Exercise requirements:
Answer these questions from the mobile performance tutorial:
(a) How many Android device models ship every year?
(b) Which setting must Mobile Deferred have enabled to allocate the floating-point GBuffer in tile memory?
(c) About how much more does the desktop renderer cost per frame than the mobile path?

Passage:

** START **

← Back to Tutorials
Advanced ~22 min read UE 5.5 / 5.6

Mobile Performance Deep Dive

Mobile is the worst possible home for "feels fine on my dev kit" optimization. Twenty-two thousand Android device models ship every year, fifty percent of them are low-end, and the wrong scalability tier silently kills frame rate on a quarter of your install base. This tutorial covers the rendering paths that actually run on mobile, the GPU-architecture deltas that decide your perf shape, and the per-device-tier discipline that shipped UE5 mobile titles use to survive.

1

Mobile rendering paths in 5.5/5.6

UE5 mobile supports three meaningfully different render paths. The choice cascades into every other decision in this tutorial:

  • Mobile Forward (default). Single-pass, lowest bandwidth on tile-based GPUs. The shipping default for any project that doesn't have a specific reason otherwise. Limited dynamic-light support, no Lumen, no VSM for non-Nanite.
  • Mobile Deferred. Vulkan/Metal only; needs MobileHDR enabled to allocate the floating-point GBuffer in tile memory. Better support for many lights, more post-processing options, but doubles tile-memory pressure and is gated off OpenGL ES via r.Mobile.AllowDeferredShadingOpenGL=0.
  • Desktop Forward / Deferred on high-end mobile. Vulkan-on-Snapdragon-flagship and iPhone Metal can run the desktop renderer at much higher quality. Used for photorealistic mobile content; expect ~3× the per-frame cost of the mobile path.

The bandwidth-vs-ALU trade is the most important shape difference: tile-based GPUs are bandwidth-bound, not compute-bound, so MobileHDR (which moves the tile buffer from RGBA8 to floating-point) is a much bigger cost than its instruction count suggests.

2

Feature levels & shading paths matrix

The CVar that gates everything: r.Mobile.ShadingPath0 is forward (default), 1 is deferred. The deferred path requires Vulkan/Metal AND MobileHDR. Dropping any of those silently falls back.

DefaultEngine.ini
[/Script/Engine.RendererSettings]
; Default mobile shading path
r.Mobile.ShadingPath=0
; Required for deferred / GTAO / PPR / post-process
r.MobileHDR=True
; Auto-instancing on mobile (must be set in DefaultEngine.ini, ECVF_ReadOnly)

** END **

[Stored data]
** START **

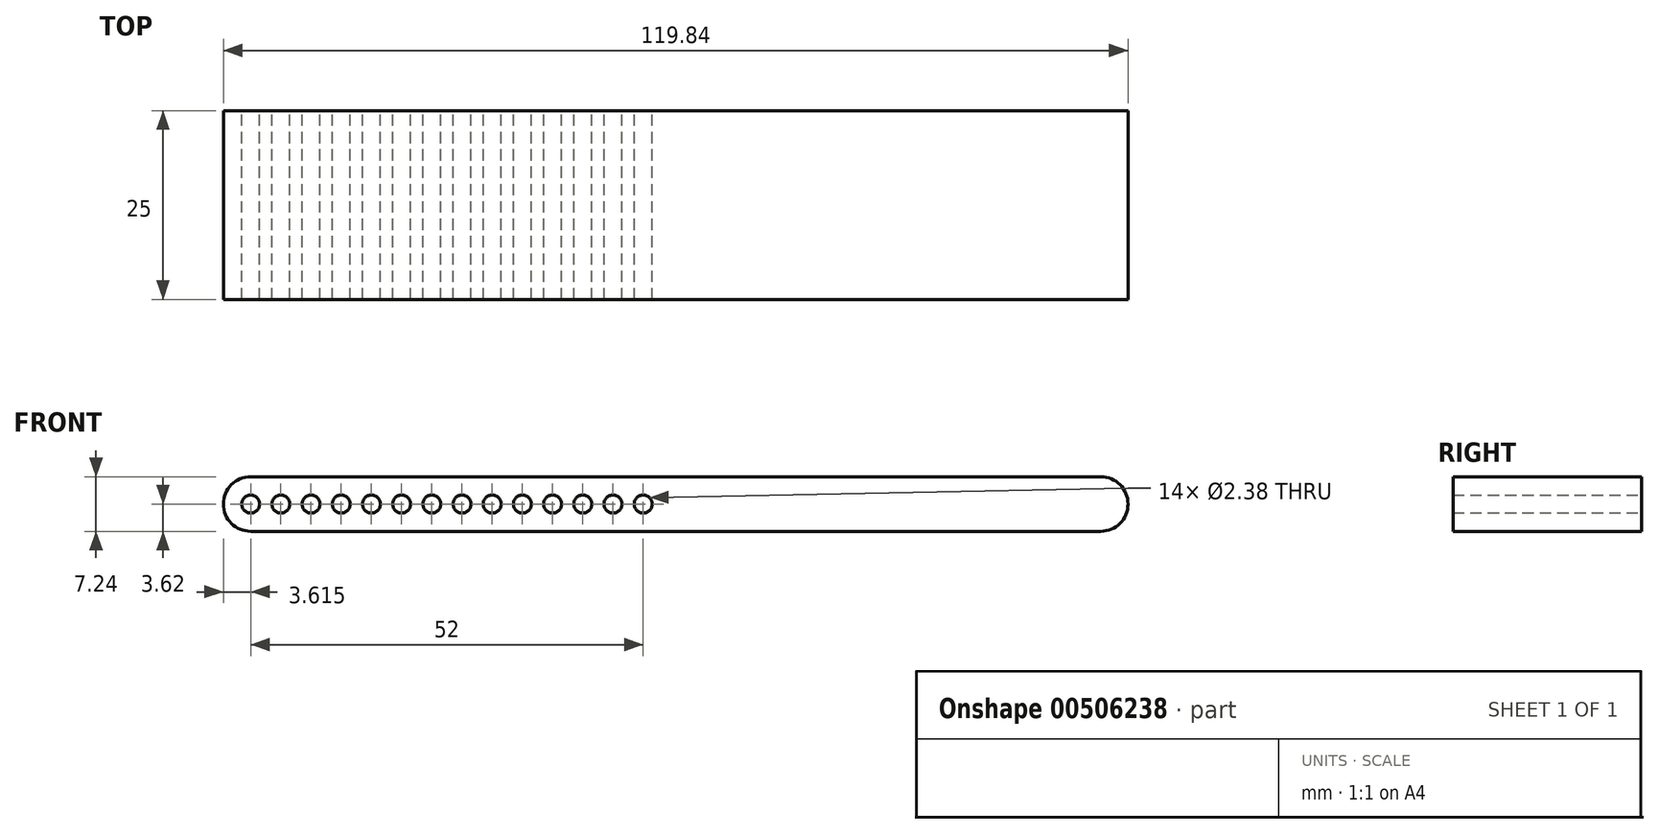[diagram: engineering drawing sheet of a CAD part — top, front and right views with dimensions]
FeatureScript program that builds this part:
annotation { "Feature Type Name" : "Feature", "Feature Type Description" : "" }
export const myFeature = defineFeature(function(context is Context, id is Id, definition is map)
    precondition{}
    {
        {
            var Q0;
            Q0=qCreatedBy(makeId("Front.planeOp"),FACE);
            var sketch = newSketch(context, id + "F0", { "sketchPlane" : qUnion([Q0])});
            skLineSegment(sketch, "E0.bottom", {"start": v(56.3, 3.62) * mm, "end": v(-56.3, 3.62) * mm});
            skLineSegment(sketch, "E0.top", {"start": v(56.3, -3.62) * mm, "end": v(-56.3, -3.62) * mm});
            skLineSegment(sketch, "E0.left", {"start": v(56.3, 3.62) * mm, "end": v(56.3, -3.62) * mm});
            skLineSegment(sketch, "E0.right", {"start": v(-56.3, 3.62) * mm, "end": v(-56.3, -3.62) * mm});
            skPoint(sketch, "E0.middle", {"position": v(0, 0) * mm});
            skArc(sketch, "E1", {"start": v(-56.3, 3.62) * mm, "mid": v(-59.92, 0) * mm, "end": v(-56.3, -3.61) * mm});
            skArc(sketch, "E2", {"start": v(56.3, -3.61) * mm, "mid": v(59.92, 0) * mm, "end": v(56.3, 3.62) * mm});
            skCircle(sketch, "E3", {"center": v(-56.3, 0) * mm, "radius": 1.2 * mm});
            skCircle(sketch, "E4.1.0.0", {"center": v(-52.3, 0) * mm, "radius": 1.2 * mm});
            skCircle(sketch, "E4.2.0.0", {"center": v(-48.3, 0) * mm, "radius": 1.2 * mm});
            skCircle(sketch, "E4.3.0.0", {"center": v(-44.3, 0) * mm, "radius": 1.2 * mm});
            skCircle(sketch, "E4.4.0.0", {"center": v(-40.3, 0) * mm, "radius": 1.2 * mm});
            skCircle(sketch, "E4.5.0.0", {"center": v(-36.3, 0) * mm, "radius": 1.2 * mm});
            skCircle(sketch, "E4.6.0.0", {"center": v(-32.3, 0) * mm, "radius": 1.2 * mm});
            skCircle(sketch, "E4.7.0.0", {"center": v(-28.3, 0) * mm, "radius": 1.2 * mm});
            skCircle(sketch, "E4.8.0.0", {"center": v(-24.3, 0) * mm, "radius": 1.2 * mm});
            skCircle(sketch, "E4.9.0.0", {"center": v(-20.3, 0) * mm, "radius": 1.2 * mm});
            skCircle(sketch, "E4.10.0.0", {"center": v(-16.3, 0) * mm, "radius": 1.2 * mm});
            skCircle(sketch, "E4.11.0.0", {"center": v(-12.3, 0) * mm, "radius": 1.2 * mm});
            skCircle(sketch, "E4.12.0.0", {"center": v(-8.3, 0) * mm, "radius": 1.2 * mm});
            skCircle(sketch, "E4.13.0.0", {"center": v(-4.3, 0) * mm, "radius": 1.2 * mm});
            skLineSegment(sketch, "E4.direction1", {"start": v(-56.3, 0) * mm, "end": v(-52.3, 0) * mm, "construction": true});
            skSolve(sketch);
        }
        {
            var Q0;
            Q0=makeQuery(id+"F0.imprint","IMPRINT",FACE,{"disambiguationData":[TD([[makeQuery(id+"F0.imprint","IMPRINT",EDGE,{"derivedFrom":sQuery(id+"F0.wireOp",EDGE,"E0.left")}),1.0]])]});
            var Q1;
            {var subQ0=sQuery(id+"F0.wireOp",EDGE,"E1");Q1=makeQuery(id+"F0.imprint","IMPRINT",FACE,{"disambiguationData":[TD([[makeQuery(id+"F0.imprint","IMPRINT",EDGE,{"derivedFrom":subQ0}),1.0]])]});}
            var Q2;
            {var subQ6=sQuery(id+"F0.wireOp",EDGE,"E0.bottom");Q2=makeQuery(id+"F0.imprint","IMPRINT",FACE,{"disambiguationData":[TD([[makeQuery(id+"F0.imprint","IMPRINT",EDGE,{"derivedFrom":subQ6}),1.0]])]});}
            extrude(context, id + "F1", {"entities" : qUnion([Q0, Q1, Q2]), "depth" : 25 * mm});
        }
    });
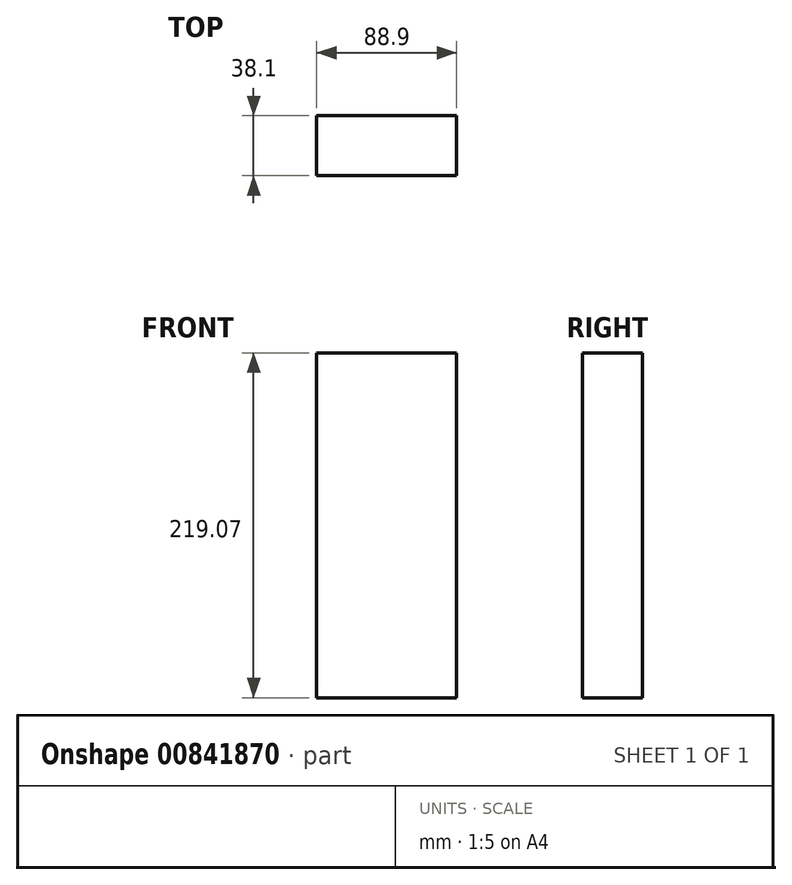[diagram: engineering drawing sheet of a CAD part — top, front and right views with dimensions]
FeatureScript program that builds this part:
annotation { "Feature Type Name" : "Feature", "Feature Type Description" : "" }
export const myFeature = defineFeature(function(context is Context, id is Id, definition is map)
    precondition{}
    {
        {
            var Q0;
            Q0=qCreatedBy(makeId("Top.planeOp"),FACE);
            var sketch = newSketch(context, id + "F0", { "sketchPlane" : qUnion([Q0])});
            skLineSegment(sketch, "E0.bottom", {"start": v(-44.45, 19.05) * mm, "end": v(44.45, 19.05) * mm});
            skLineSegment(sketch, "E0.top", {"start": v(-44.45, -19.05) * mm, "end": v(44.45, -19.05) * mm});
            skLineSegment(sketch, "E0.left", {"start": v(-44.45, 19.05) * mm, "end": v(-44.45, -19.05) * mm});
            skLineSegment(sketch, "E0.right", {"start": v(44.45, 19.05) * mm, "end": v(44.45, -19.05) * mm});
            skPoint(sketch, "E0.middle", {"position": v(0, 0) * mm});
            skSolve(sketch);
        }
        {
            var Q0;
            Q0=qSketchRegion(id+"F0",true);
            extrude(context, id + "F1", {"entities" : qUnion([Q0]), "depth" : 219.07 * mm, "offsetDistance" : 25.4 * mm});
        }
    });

** END **
** START **

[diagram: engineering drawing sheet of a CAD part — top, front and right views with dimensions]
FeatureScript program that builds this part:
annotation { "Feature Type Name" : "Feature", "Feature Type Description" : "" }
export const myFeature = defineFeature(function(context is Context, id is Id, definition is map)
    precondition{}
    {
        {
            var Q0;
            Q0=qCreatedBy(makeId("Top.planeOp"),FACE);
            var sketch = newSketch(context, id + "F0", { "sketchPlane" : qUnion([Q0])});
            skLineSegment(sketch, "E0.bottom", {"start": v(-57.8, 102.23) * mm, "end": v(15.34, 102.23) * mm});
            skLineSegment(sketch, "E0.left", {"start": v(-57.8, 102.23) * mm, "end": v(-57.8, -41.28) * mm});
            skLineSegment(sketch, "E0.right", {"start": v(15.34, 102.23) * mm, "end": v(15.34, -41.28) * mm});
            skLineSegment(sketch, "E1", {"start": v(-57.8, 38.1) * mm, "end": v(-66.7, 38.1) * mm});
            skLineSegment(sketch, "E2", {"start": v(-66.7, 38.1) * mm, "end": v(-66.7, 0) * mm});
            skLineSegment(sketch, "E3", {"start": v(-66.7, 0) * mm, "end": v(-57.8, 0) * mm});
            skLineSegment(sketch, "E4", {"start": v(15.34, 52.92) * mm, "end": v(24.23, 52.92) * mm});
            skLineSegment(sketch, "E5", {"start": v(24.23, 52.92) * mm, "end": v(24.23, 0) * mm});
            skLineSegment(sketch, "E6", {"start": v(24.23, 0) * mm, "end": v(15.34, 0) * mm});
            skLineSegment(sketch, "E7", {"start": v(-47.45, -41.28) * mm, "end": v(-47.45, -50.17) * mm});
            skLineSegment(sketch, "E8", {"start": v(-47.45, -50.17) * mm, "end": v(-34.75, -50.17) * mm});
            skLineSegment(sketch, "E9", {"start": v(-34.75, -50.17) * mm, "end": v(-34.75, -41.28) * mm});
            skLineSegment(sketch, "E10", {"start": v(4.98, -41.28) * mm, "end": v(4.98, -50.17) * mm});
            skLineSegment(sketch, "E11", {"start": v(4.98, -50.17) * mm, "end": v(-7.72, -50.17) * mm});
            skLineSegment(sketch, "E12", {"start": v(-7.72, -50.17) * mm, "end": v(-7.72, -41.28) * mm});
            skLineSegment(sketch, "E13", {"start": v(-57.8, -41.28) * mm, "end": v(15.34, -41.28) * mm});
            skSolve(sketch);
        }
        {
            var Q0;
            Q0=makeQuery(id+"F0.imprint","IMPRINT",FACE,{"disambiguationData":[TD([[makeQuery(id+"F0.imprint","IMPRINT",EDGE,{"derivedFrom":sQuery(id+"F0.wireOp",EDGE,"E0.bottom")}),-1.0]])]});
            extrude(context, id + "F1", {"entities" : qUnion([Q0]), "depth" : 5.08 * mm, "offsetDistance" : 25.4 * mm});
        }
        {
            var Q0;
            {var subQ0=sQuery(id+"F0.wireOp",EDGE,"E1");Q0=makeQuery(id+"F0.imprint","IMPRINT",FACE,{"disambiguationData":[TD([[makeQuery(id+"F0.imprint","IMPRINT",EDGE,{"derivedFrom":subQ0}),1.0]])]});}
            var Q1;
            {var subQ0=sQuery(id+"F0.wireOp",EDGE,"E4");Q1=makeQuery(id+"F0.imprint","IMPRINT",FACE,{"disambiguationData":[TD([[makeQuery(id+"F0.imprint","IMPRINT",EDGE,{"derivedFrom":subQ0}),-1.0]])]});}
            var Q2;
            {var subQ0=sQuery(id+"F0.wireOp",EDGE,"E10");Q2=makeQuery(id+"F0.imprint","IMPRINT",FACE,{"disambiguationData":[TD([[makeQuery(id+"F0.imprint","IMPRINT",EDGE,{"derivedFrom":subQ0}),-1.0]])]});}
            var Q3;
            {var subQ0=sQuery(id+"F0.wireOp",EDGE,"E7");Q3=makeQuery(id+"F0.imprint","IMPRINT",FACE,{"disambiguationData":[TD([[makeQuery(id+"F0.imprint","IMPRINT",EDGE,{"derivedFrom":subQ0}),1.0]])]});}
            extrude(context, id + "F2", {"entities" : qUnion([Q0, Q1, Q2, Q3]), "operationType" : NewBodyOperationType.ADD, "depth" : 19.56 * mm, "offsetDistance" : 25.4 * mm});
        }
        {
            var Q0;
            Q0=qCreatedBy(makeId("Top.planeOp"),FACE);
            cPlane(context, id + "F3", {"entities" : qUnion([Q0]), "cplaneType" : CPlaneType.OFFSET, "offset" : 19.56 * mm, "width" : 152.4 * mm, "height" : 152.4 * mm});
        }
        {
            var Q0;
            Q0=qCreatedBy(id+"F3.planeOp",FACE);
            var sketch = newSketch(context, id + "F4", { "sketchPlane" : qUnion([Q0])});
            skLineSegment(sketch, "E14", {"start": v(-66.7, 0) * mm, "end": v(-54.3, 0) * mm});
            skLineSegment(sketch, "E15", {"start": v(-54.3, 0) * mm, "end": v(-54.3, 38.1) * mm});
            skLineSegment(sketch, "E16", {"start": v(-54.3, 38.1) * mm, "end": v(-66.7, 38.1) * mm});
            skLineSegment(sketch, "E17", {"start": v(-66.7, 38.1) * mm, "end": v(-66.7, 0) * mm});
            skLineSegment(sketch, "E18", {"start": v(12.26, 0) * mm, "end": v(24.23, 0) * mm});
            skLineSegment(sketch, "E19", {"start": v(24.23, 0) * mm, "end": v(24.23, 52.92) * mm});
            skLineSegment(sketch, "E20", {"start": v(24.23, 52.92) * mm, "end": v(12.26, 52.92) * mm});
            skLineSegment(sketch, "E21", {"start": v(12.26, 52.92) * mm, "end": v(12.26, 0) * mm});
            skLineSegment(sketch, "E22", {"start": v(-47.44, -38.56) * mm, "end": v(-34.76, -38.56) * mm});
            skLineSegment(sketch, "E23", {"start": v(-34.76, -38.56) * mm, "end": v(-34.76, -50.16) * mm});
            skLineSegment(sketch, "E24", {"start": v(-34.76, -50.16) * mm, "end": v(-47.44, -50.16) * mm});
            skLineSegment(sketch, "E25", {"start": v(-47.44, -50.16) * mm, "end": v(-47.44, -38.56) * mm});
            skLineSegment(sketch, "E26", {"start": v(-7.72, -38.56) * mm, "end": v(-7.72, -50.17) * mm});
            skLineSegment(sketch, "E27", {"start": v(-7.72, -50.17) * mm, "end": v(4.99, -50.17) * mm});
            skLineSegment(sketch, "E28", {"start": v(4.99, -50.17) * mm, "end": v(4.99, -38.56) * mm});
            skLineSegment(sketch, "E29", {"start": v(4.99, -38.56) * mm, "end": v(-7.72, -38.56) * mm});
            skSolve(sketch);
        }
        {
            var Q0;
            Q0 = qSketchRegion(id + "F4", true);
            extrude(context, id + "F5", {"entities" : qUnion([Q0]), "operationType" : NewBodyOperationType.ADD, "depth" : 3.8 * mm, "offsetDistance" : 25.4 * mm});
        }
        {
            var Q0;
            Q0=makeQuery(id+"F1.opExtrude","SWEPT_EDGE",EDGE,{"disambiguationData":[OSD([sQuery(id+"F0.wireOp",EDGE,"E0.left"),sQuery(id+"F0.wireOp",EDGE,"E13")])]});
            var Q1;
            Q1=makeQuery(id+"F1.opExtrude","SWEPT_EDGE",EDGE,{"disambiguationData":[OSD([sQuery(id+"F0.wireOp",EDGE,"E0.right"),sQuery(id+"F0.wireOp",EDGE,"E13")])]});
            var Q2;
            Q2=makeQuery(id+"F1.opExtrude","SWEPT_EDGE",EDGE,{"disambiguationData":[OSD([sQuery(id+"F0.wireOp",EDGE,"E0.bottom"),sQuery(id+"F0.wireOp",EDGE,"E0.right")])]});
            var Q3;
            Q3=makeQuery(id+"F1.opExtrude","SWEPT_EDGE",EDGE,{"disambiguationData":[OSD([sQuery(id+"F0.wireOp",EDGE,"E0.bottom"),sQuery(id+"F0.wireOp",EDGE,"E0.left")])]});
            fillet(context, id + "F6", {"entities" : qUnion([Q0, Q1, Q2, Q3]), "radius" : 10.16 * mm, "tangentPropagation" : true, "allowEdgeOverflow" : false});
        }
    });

** END **
** START **

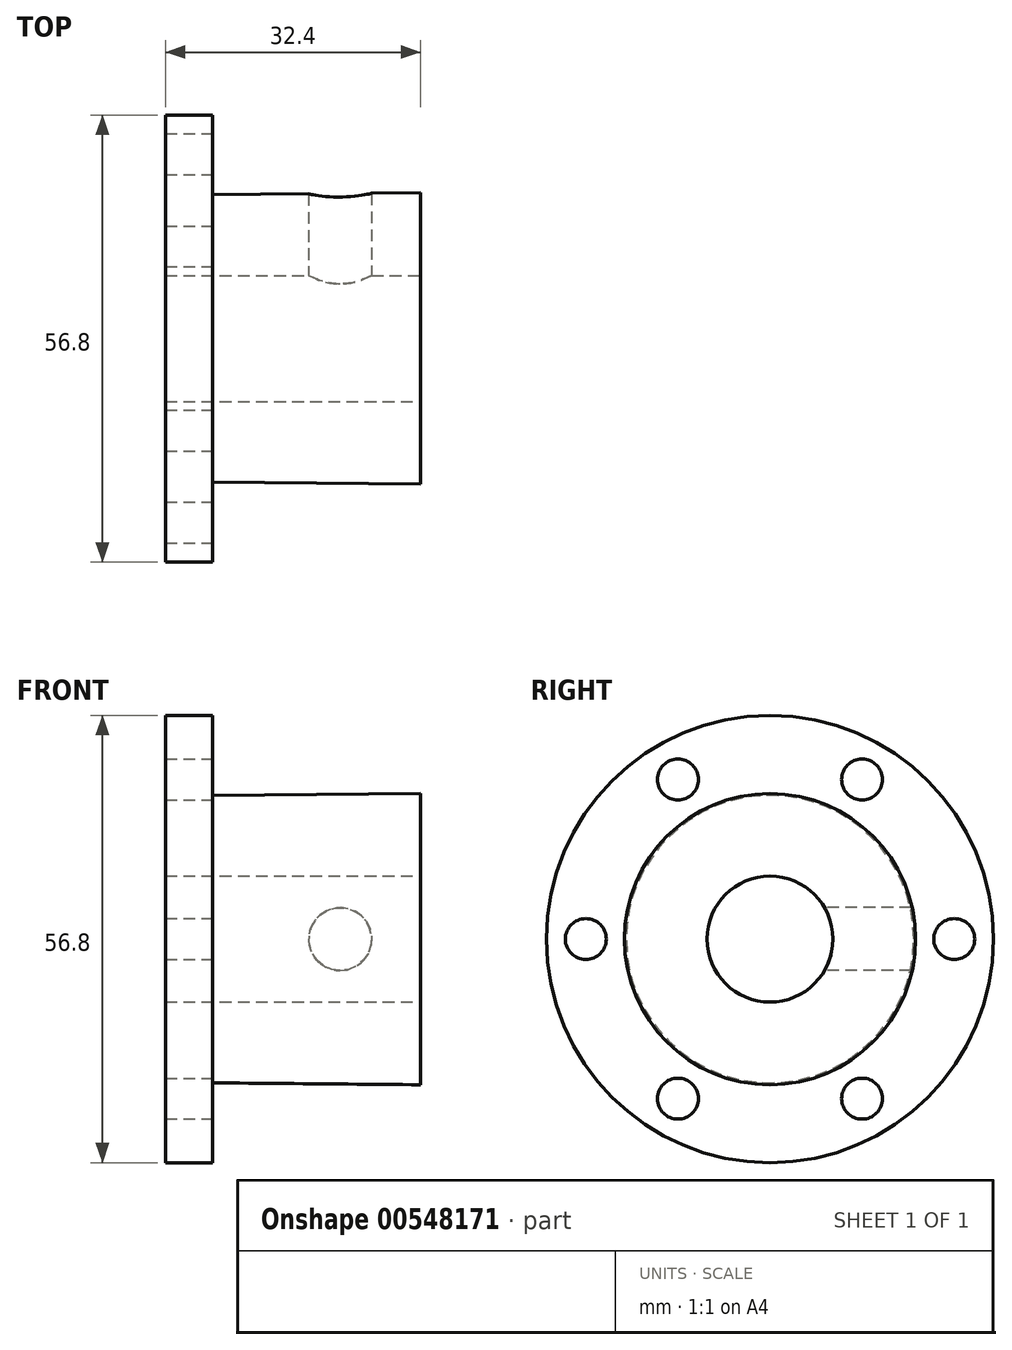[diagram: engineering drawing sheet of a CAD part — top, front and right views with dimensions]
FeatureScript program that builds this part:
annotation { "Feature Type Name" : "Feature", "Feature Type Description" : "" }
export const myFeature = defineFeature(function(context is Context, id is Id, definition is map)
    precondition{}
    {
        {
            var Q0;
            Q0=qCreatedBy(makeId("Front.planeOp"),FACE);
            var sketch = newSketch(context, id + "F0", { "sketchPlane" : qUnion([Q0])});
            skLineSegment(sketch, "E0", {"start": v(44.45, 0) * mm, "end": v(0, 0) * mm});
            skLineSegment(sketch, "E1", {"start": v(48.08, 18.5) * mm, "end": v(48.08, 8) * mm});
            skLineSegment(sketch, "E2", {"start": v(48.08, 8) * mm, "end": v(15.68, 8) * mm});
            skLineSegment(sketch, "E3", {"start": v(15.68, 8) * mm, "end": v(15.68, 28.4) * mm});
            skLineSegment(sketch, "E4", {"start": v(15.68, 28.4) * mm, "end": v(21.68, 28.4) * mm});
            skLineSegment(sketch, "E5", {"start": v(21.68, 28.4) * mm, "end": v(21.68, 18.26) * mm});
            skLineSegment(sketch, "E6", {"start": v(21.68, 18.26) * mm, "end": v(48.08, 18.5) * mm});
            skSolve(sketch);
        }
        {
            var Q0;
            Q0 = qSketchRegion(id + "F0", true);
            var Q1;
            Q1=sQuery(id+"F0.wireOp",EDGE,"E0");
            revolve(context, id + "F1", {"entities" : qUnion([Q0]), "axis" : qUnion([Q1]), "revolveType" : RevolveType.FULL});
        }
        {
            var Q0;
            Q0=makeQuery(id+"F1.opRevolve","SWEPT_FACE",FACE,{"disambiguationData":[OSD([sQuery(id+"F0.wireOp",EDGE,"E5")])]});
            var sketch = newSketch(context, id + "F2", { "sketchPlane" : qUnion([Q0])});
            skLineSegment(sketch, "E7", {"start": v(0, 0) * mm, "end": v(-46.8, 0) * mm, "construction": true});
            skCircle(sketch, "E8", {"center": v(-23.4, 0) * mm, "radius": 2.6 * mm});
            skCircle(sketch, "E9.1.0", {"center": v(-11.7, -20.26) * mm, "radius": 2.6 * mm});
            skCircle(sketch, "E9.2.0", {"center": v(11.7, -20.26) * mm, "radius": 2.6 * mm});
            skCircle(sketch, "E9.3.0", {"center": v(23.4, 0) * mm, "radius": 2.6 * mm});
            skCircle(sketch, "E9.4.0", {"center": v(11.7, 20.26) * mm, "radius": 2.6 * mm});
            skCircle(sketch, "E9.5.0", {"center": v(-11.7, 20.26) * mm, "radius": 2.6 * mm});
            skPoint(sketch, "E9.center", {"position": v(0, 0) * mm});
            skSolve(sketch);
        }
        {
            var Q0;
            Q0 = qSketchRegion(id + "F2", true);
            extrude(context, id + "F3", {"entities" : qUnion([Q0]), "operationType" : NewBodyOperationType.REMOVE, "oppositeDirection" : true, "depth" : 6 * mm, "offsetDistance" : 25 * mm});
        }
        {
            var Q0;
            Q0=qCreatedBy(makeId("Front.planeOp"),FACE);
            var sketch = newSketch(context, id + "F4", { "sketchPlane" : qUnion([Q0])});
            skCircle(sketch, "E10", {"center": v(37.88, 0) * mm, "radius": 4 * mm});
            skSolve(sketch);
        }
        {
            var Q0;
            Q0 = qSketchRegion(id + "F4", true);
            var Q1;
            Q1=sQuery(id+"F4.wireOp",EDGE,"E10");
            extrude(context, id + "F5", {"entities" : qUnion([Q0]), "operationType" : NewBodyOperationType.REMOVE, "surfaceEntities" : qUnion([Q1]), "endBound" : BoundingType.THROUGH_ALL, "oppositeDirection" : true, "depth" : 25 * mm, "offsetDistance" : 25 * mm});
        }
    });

** END **

Answer to the exercise:
(a) Twenty-two thousand.
(b) MobileHDR.
(c) About 3× the per-frame cost.